Alors James va nous sauver. Mais en vrai, les gadgets, les voitures invisibles, les hélicoptères qui décollent d’un avion à réaction, les agents secrets cinquantenaires qui font du surf ou de l’escrime mieux que n’importe quel champion olympique, ça n’existe pas.
Bref, ce film qui se résumait à des scènes d’actions débiles enchainées les unes après les autres de façon grotesque, a fini par me saouler. Je suis pas contre les films d’action, loin de la. Ni les films débiles d’ailleurs. Il faut de tout. Mais par pitié, pas en se prenant à ce point là au sérieux… pas au nom de l’amour universel, merde.

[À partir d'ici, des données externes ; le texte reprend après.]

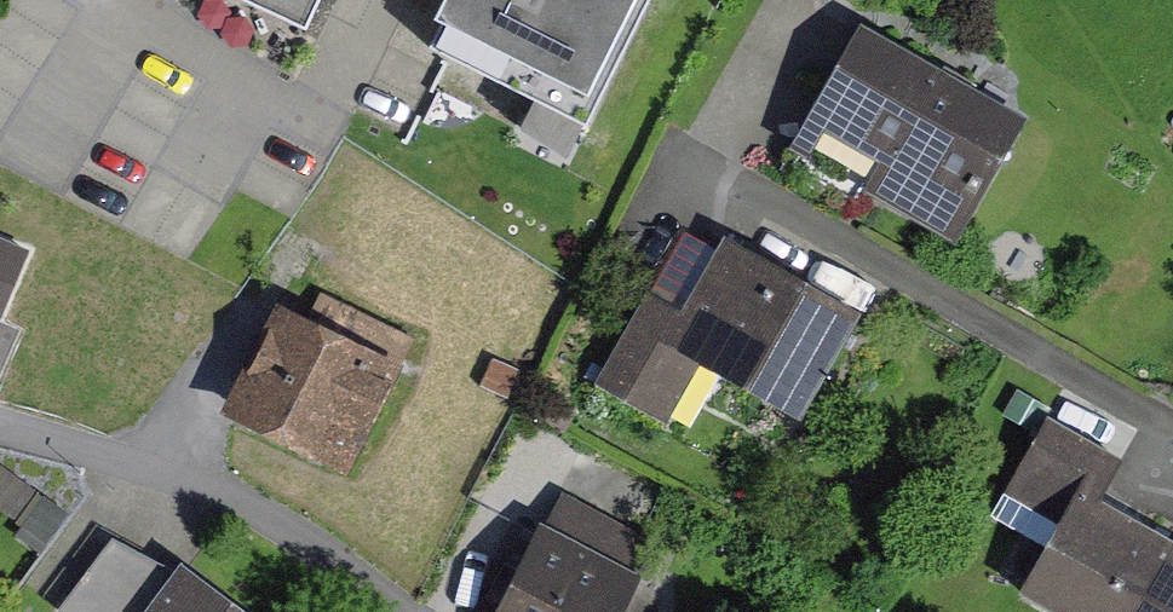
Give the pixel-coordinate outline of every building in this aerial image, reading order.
[(328,25),(339,0),(281,0),(328,25)] [(447,39),(602,115),(659,0),(465,0),(447,39)] [(1041,113),(876,20),(804,145),(970,238),(1041,113)] [(0,201),(0,332),(114,391),(168,289),(0,201)] [(738,241),(702,313),(660,293),(615,384),(689,420),(718,360),(815,407),(866,304),(738,241)] [(398,360),(293,312),(248,410),(354,457),(398,360)] [(1098,492),(1040,591),(1076,611),(1172,611),(1172,536),(1098,492)] [(555,519),(515,611),(618,611),(642,557),(555,519)] [(126,534),(77,594),(99,611),(263,611),(193,556),(178,575),(126,534)]
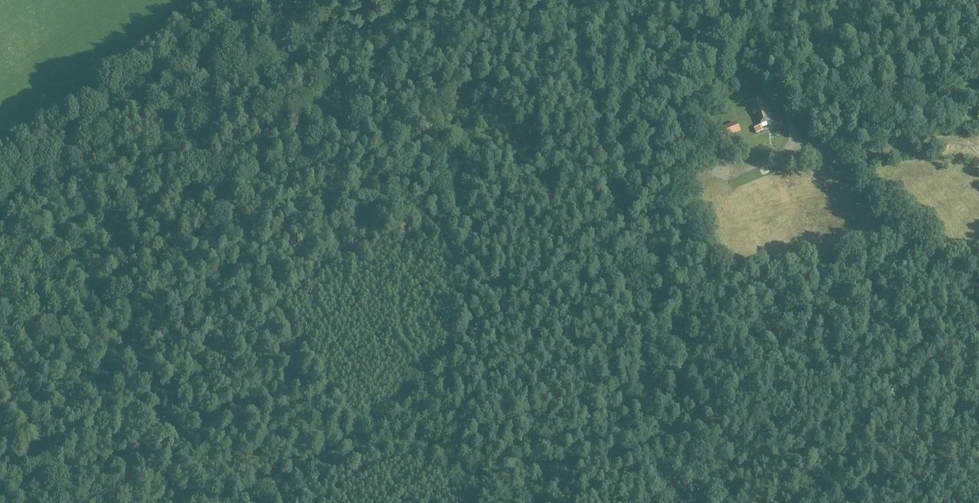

Voila comment on nourrit ceux qui sont en manque. Voila comment on nourrit les illusions, voila comment on nourrit ceux qui sont insérés, presque irrécupérables. On leur ingurgite du cul, de l’alcool, des explosions, au nom de l’amour universel. Et on ne va pas plus loin. Dans le même temps, on fait passer quelques messages personnels, du style « Corée = méchant ». Et puis on éteint son lecteur dvd, on est content, on a passé une bonne soirée, ce film était vraiment kiffant et les effets spéciaux démentiels. On se dit que James Bond est sévèrement burné, mais comme tout le monde, et en particulier les plus intellos de nos amis, on finira par se dire nostalgique de Sean Connery. Mais on ira pas plus loin, d’ailleurs on dit ça pour faire semblant d’être intelligent, pour être à la mode, en phase avec les autres, car le bonne pensée générale admet que Sean Connery soit considéré comme le James Bond original, le vrai, bien que ses films soient les plus chiants, et les plus nuls niveau effets spéciaux, d’ailleurs on arrive jamais à les voir jusqu’à la fin, y'a pas assez d’action et on voit pas assez de nichons. Enfin bref.
Voila comment on nourrit les gens en leur donnant leurs calmants, leur raison de leur mode de vie, et leur semblant d’intelligence, d’intégrité, et de libre arbitre.
Dans cette société, on ne vit pas. On vit à votre place. On vous fait vivre. C’est le Human Way Of Life.